-- Extract to read follows --
Clinician Interview with Missy Tally – a long term approach
Michelle L. Lange, OTR/L, ABDA, ATP/SMS
I have had the privilege to know Missy for a number of years. Melissa “Missy” Tally, PT, MPT, ATP, is the Physical Therapy Coordinator at Perlman Center, part of the Cincinnati Children’s Hospital Medical Center. She graciously took time out of her busy schedule to talk with me about Dynamic Seating.
Missy, how did you get into this field?
Missy has been at Perlman Center for 21 years and has worked specifically in wheelchair seating and mobility for about 15 years. Like many seating and mobility clinics, their program used to provide a multi-disciplinary evaluation that lasted 2-3 hours, several times a week. Now, the center’s multiple clinics focus on 24 hour positioning, birth through adult, and see about 50 clients in a week! Looking at positioning over 24 hours encompasses interventions from wheelchair seating systems, mobility bases, sleep positioning, bathing equipment, adaptive car seats, adapted beds, and even home modifications.
Missy developed an initial interest in all the Perlman Center equipment while providing therapies to the clients there. Then, a therapist left and referrals went up – and Missy began working with wheelchair seating and mobility. She learned from both peers and suppliers. Perlman Center tends to see clients over a long period of time, allowing for follow-up over many years.
Missy eventually became involved in funding and advocacy. As Perlman Center sees such a large volume of clients, they tend to see trends in denials quickly. She works closely with manufacturers and suppliers to address any funding issues. Over 90% of what is recommended through their center is approved!
When did you start using Dynamic Seating and what led you to this intervention?
Years ago, Missy was working with several clients with dystonia who needed more than a standard static wheelchair. She and her team started exploring Dynamic Seating options. For some clients, movement led to an exacerbation of destructive movement patterns, but for others, the Dynamic Seating stabilized the client and improved function. Perlman Center also began to explore movement for younger kids who were rocking.
Do you use Dynamic Seating with your clients now? How is this intervention meeting your client’s needs?
Missy continues to use Dynamic Seating with clients who have increased tone, movement disorders (such as dystonia), and particularly clients who have a dual diagnosis of cerebral palsy and autism. She has found that Dynamic Seating gives proprioceptive feedback which reduces agitation and other behavioral issues. In her experience, Dynamic Seating has led to client increased function and decreased maladaptive behaviors, as well as less medication to address these behaviors.
“Dynamic Seating has led to client increased function and decreased maladaptive behaviors, as well as less medication to address these behaviors.”
Missy and I had an interesting conversation about dystonia and ‘active stability.’ Missy, being a wheelchair seating expert, knows that proximal stability facilitates distal control and mobility. People with movement disorders, such as dystonia, need movement for comfort and stability while still actively weightbearing through the pelvis. Static or passive stability typically involves using primary and secondary supports to keep the pelvis as immobile as possible. ‘Active stability’ is the stability found from proprioceptive input, such as pushing against the resistance of dynamic components while maintaining contact with the seating system surfaces – which is exactly what Dynamic Seating provides.
-- Extract to read concluded --
-- Data extract follows --
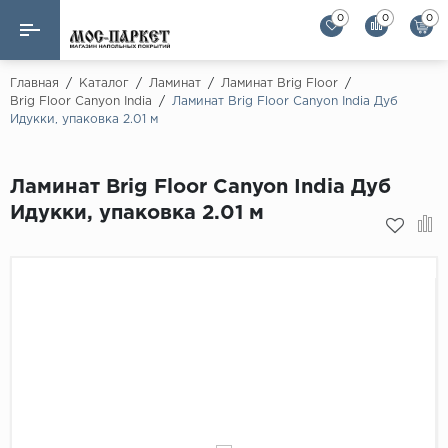
0
0
0
Назад
Назад
Главная
/
Каталог
/
Ламинат
/
Ламинат Brig Floor
/
Brig Floor Canyon India
/
Ламинат Brig Floor Canyon India Дуб
Идукки, упаковка 2.01 м
Бренды
Ламинат
AGT Flooring
Кварц-винил
Ламинат Brig Floor Canyon India Дуб
Alloc
Идукки, упаковка 2.01 м
Паркетная доска
Alpine Floor
Alpine Floor by 
Инженерная доска
Alsapan
Инженерный паркет елка
Balterio
Balterio NEW
Массивная доска
Berry Alloc
Модульный паркет
Brig Floor
Clix Floor
Пробка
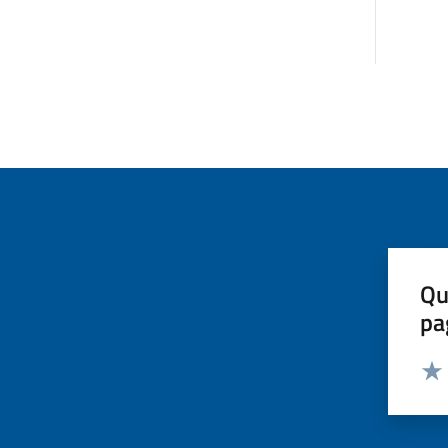
Qu
pa
Valut
Valu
-- Data extract concluded --
> [What is required] From the interview with Missy Tally, extract word for word the passage starting at "When did you" and ending at "your client’s needs?".

> [Response box]
When did you start using Dynamic Seating and what led you to this intervention?
Years ago, Missy was working with several clients with dystonia who needed more than a standard static wheelchair. She and her team started exploring Dynamic Seating options. For some clients, movement led to an exacerbation of destructive movement patterns, but for others, the Dynamic Seating stabilized the client and improved function. Perlman Center also began to explore movement for younger kids who were rocking.
Do you use Dynamic Seating with your clients now? How is this intervention meeting your client’s needs?